DEN menyarankan dua cara kepada pemerintah agar subsidi BBM tepat sasaran, yaitu skema distribusi tertutup menggunakan aplikasi dan memberikan bantuan langsung tunai kepada masyarakat yang sangat membutuhkan guna menjaga daya beli masyarakat tidak mampu.
DEN sudah memiliki strategi jangka panjang untuk mengurangi impor BBM, salah satunya dengan cara mempercepat konversi mobil menggunakan listrik atau bahan bakar gas.
Menurut Satya, konversi mobil listrik atau bahan bakar gas dipercaya akan mengurangi konsumsi BBM. Ia menilai saat ini suplai listrik dan bahan bakar gas di Indonesia lebih dari cukup yang membuat kedua energi tersebut relatif tak terpengaruh dengan fluktuasi harga minyak dunia.
Selain itu untuk mengurangi ketergantungan BBM impor, DEN juga memiliki rencana untuk meningkatkan campuran BBM penambahan biomassa atau biodisel.
DEN juga memiliki strategi untuk mengurangi subsidi elpiji dengan meningkatkan jumlah penggunaan gas melalui pipa. Satya percaya jaringan gas melalui pipa yang kian banyak akan mengurangi konsumsi elpiji yang sebagian besar masih didatangkan dari kegiatan impor.

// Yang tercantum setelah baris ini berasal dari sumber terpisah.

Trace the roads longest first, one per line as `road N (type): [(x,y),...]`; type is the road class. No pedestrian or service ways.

Selain itu, Satya meminta agar Kementerian ESDM mempercepat dan menggalakkan konversi kompor elpiji ke listrik untuk mengurangi ketergantungan impor elpiji mengingat suplai listrik terbilang cukup dan harga kalori kompor listrik induksi masih lebih murah dibandingkan elpiji.

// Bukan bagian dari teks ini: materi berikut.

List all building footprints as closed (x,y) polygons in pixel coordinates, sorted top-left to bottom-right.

"Konversi ini tak bisa diimplementasikan dalam waktu cepat, namun itu semua harus dijalankan Kementerian ESDM agar kita tak tergantung BBM dan elpiji impor. Dalam APBN 2023, subsidi BBM akan berkurang menjadi Rp360 triliun, meski angkanya masih besar, namun pengurangannya juga besar," kata Satya.